PROBLEM TO WORK ON
Could you copy every line of the data that contains "with"?

SUPPLIED MATERIAL
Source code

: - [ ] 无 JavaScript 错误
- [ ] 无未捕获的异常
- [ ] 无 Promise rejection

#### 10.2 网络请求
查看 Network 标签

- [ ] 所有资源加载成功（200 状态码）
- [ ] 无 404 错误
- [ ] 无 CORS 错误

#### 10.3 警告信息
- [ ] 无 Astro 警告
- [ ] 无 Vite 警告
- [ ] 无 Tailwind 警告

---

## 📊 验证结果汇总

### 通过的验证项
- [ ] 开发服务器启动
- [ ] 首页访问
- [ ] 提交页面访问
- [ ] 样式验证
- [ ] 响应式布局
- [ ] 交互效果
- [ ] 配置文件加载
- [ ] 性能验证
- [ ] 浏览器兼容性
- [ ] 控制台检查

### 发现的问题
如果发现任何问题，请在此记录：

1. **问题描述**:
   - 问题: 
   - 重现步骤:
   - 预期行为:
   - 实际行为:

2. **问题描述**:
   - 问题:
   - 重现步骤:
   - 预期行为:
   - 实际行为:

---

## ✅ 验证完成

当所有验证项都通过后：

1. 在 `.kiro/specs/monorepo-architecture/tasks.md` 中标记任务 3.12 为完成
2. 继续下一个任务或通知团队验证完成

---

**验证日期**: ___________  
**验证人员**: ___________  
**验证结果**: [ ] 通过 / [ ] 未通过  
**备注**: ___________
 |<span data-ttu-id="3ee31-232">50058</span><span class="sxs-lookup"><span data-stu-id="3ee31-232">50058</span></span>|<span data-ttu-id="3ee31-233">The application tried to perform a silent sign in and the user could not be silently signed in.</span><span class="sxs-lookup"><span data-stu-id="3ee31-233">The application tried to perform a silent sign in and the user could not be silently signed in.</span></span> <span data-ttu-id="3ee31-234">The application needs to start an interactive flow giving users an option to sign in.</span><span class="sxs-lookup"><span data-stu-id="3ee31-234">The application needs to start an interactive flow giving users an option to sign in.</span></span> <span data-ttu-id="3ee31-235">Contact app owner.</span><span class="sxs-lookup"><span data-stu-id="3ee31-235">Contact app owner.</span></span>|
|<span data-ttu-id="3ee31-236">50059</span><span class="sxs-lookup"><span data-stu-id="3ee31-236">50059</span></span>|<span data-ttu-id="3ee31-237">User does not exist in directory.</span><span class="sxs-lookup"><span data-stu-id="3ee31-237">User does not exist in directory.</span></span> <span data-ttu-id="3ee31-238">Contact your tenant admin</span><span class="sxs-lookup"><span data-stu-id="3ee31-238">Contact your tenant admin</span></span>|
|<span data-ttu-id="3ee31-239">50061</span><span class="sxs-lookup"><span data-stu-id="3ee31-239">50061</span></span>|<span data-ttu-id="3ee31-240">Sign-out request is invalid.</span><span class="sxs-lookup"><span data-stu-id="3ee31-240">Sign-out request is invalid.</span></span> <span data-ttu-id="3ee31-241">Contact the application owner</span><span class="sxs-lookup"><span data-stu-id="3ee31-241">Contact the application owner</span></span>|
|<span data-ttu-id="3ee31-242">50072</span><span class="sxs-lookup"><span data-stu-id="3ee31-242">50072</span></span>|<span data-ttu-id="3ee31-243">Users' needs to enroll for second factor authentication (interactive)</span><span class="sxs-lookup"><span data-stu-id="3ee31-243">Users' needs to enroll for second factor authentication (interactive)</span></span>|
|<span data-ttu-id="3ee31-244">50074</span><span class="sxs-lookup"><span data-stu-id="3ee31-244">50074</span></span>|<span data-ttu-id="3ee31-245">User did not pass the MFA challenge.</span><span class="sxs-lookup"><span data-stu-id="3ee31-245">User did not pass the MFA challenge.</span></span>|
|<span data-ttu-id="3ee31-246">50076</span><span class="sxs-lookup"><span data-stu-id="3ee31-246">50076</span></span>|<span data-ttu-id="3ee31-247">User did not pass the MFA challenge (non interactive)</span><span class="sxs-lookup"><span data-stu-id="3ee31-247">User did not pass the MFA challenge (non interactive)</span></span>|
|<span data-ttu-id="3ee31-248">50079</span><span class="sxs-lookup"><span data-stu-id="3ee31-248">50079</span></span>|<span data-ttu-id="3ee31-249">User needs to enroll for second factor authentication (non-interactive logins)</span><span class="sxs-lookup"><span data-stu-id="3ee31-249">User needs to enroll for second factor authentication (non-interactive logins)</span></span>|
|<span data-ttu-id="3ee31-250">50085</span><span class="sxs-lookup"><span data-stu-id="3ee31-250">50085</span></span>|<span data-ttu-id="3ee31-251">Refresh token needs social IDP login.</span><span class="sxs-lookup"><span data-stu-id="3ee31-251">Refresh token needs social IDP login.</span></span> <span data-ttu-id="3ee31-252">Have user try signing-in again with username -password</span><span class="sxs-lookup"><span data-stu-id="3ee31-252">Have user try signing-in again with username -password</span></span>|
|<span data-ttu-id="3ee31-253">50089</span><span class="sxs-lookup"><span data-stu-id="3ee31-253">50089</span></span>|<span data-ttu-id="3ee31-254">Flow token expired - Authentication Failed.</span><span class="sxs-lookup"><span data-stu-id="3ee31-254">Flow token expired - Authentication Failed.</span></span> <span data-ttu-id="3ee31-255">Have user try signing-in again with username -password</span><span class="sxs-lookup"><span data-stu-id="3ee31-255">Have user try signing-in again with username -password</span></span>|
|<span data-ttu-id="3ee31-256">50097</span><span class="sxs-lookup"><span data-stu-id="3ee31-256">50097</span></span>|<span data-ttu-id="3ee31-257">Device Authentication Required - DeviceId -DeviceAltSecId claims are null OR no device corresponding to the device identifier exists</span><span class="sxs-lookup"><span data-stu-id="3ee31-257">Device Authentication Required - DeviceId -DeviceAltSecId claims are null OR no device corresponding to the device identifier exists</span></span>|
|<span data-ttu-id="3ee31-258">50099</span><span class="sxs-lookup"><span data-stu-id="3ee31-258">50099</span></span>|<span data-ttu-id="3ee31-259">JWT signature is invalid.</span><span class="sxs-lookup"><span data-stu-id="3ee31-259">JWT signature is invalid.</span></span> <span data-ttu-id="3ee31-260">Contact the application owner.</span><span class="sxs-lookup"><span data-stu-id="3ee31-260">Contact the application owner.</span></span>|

WRITTEN RESPONSE
|<span data-ttu-id="3ee31-250">50085</span><span class="sxs-lookup"><span data-stu-id="3ee31-250">50085</span></span>|<span data-ttu-id="3ee31-251">Refresh token needs social IDP login.</span><span class="sxs-lookup"><span data-stu-id="3ee31-251">Refresh token needs social IDP login.</span></span> <span data-ttu-id="3ee31-252">Have user try signing-in again with username -password</span><span class="sxs-lookup"><span data-stu-id="3ee31-252">Have user try signing-in again with username -password</span></span>|
|<span data-ttu-id="3ee31-253">50089</span><span class="sxs-lookup"><span data-stu-id="3ee31-253">50089</span></span>|<span data-ttu-id="3ee31-254">Flow token expired - Authentication Failed.</span><span class="sxs-lookup"><span data-stu-id="3ee31-254">Flow token expired - Authentication Failed.</span></span> <span data-ttu-id="3ee31-255">Have user try signing-in again with username -password</span><span class="sxs-lookup"><span data-stu-id="3ee31-255">Have user try signing-in again with username -password</span></span>|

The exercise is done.